As background, the SCA requires workers who are employed on certain federal contracts to be paid prevailing wages and fringe benefits. An employer generally can satisfy its fringe benefit obligation by providing the cash equivalent of benefits or a combination of cash and benefits. Alternatively, an employer may permit employees to choose among various benefits, or various benefits and cash. An employer may choose to provide fringe benefits under the SCA by offering an employee the option to enroll in health coverage provided by the employer (including an option to decline that coverage). If the employee declines the coverage, that employer would then generally be required by the SCA to provide the employee with cash or other benefits of an equivalent value.

This Information Letter refers to IRS Notice 2015-87 which describes how the ACA and the SCA may be coordinated for plan years beginning before January 1, 2017, and until further guidance is issued and applicable. Notice 2015-87 clarifies that, for employees under the SCA, the choice of a cash-out payment will generally not require an employer to pay a greater share of the cost of the health coverage for the coverage to be considered affordable.

Question of the Month

Q. What if a plan sponsor fails to file or pay the PCORI fee?

A. Although the PCORI statute and its regulations do not include a specific penalty for failure to report or pay the PCORI fee, the plan sponsor may be subject to penalties for failure to file a tax return because the PCORI fee is an excise tax.

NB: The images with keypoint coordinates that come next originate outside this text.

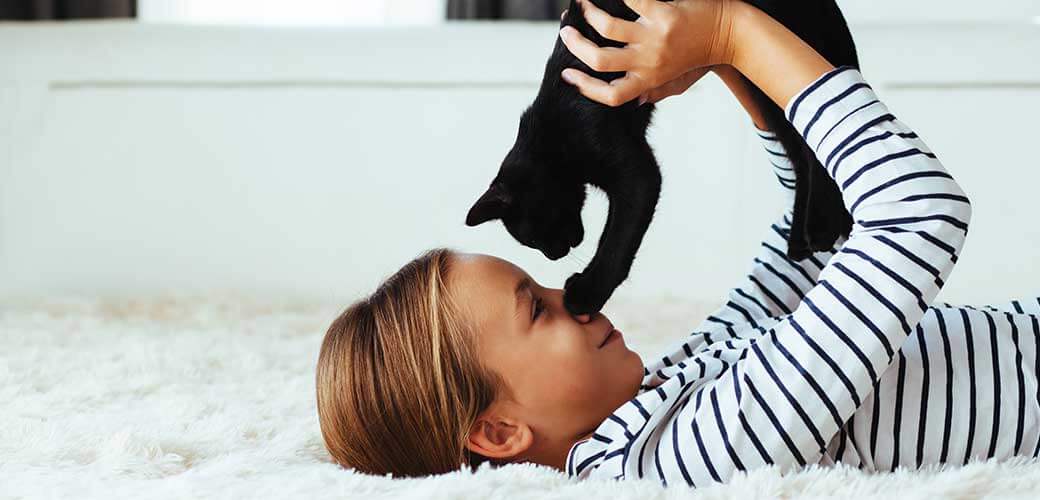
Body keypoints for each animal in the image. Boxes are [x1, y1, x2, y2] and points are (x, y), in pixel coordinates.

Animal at [467, 0, 856, 311]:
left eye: (534, 237)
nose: (556, 253)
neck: (550, 133)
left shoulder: (635, 172)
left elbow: (616, 240)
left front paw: (587, 295)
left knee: (815, 132)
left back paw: (822, 226)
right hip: (761, 83)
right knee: (800, 144)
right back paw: (802, 238)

The plan sponsor should consult with its attorney on how to proceed with a late filing or late payment of the PCORI fee. The PCORI regulations note that the penalties related to late filing of Form 720 or late payment of the fee may be waived or abated if the plan sponsor has reasonable cause and the failure was not due to willful neglect.

If a plan sponsor already filed Form 720 (for example, for a different excise tax), then the plan sponsor can make a correction to a previously filed Form 720 by using Form 720X.